DataDesigner/docs/notebook_source/5-generating-images.py

# ---
# jupyter:
#   jupytext:
#     text_representation:
#       extension: .py
#       format_name: percent
#       format_version: '1.3'
#       jupytext_version: 1.18.1
#   kernelspec:
#     display_name: .venv
#     language: python
#     name: python3
# ---

# %% [markdown]
# # 🎨 Data Designer Tutorial: Generating Images
#
# #### 📚 What you'll learn
#
# This notebook shows how to generate synthetic image data with Data Designer using image-generation models.
#
# - 🖼️ **Image generation columns**: Add columns that produce images from text prompts
# - 📝 **Jinja2 prompts**: Drive diversity by referencing other columns in your prompt template
# - 💾 **Preview vs create**: Preview stores base64 in the dataframe; create saves images to disk and stores paths
#
# Data Designer supports both **diffusion** (e.g.
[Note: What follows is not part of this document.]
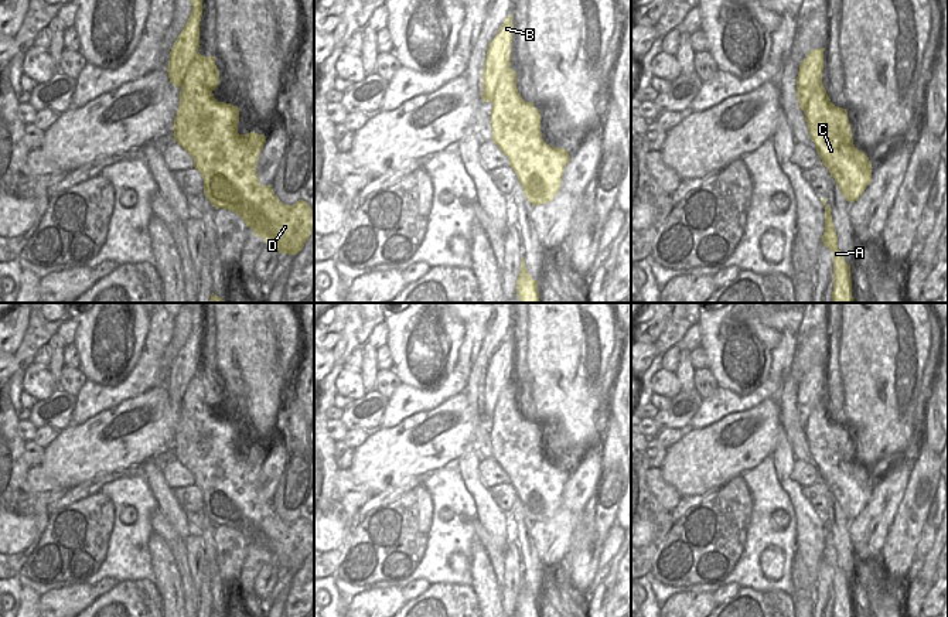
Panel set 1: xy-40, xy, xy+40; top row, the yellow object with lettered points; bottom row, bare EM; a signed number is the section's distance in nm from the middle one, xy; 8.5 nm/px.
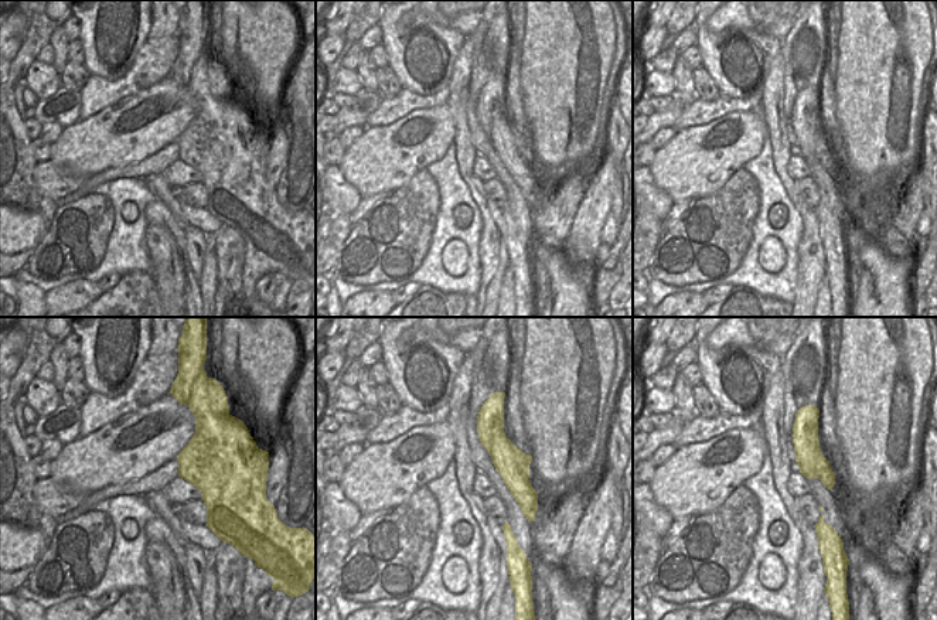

DALL·E, Stable Diffusion, Imagen) and **autoregressive** (e.g. Gemini image, GPT image) models.
#
# > **Prerequisites**: This tutorial uses [OpenRouter](https://openrouter.ai) with the Flux 2 Pro image model. Set `OPENROUTER_API_KEY` in your environment before running.
#
# If this is your first time using Data Designer, we recommend starting with the [first notebook](https://nvidia-nemo.github.io/DataDesigner/latest/notebooks/1-the-basics/) in this tutorial series.
#

# %% [markdown]
# ### 📦 Import Data Designer
#
# - `data_designer.config` provides the configuration API.
# - `DataDesigner` is the main interface for generation.
#

# %%
from IPython.display import Image as IPImage
from IPython.display import display

import data_designer.config as dd
from data_designer.interface import DataDesigner

# %% [markdown]
# ### ⚙️ Initialize the Data Designer interface
#
# We initialize Data Designer without arguments here—the image model is configured explicitly in the next cell. No default text model is needed for this tutorial.
#

# %%
data_designer = DataDesigner()

# %% [markdown]
# ### 🎛️ Define an image-generation model
#
# - Use `ImageInferenceParams` so Data Designer treats this model as an image generator.
# - Image options (size, quality, aspect ratio, etc.) are model-specific; pass them via `extra_body`.
#

# %%
MODEL_PROVIDER = "openrouter"
MODEL_ID = "black-forest-labs/flux.2-pro"
MODEL_ALIAS = "image-model"

model_configs = [
    dd.ModelConfig(
        alias=MODEL_ALIAS,
        model=MODEL_ID,
        provider=MODEL_PROVIDER,
        inference_parameters=dd.ImageInferenceParams(
            extra_body={"height": 512, "width": 512},
        ),
    )
]

# %% [markdown]
# ### 🏗️ Build the config: samplers + image column
#
# We'll generate diverse **dog portrait** images: sampler columns drive subject (breed), age, style, look direction, and emotion. The image-generation column uses a Jinja2 prompt that references all of them.
#

# %%
config_builder = dd.DataDesignerConfigBuilder(model_configs=model_configs)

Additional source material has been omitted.